## DIRECTIONS
Skip the pictures and copy all the data that follows exactly.

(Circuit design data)

************

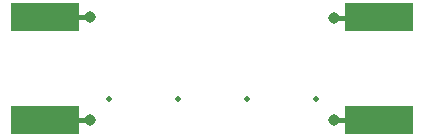
<source format=gbl>
G04*
G04 #@! TF.GenerationSoftware,Altium Limited,CircuitMaker,2.2.1 (2.2.1.6)*
G04*
G04 Layer_Physical_Order=4*
G04 Layer_Color=11436288*
%FSLAX24Y24*%
%MOIN*%
G70*
G04*
G04 #@! TF.SameCoordinates,D28BDA84-9723-43EF-B55C-3147937A363A*
G04*
G04*
G04 #@! TF.FilePolarity,Positive*
G04*
G01*
G75*
%ADD13R,0.2299X0.0951*%
%ADD24C,0.0181*%
%ADD25C,0.0382*%
%ADD26C,0.0200*%
D13*
X1260Y4022D02*
D03*
Y577D02*
D03*
X12400Y4023D02*
D03*
Y578D02*
D03*
D24*
X1260Y597D02*
X2764D01*
X1260Y4022D02*
X2764D01*
X10896Y4003D02*
X12400D01*
X10896Y578D02*
X12400D01*
D25*
X2764Y4022D02*
D03*
X2764Y597D02*
D03*
X10896Y4003D02*
D03*
X10896Y578D02*
D03*
D26*
X10310Y1305D02*
D03*
X8010D02*
D03*
X5710D02*
D03*
X3410D02*
D03*
M02*

</source>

************

## FINISHED TASK
<source format=gbl>
G04*
G04 #@! TF.GenerationSoftware,Altium Limited,CircuitMaker,2.2.1 (2.2.1.6)*
G04*
G04 Layer_Physical_Order=4*
G04 Layer_Color=11436288*
%FSLAX24Y24*%
%MOIN*%
G70*
G04*
G04 #@! TF.SameCoordinates,D28BDA84-9723-43EF-B55C-3147937A363A*
G04*
G04*
G04 #@! TF.FilePolarity,Positive*
G04*
G01*
G75*
%ADD13R,0.2299X0.0951*%
%ADD24C,0.0181*%
%ADD25C,0.0382*%
%ADD26C,0.0200*%
D13*
X1260Y4022D02*
D03*
Y577D02*
D03*
X12400Y4023D02*
D03*
Y578D02*
D03*
D24*
X1260Y597D02*
X2764D01*
X1260Y4022D02*
X2764D01*
X10896Y4003D02*
X12400D01*
X10896Y578D02*
X12400D01*
D25*
X2764Y4022D02*
D03*
X2764Y597D02*
D03*
X10896Y4003D02*
D03*
X10896Y578D02*
D03*
D26*
X10310Y1305D02*
D03*
X8010D02*
D03*
X5710D02*
D03*
X3410D02*
D03*
M02*

</source>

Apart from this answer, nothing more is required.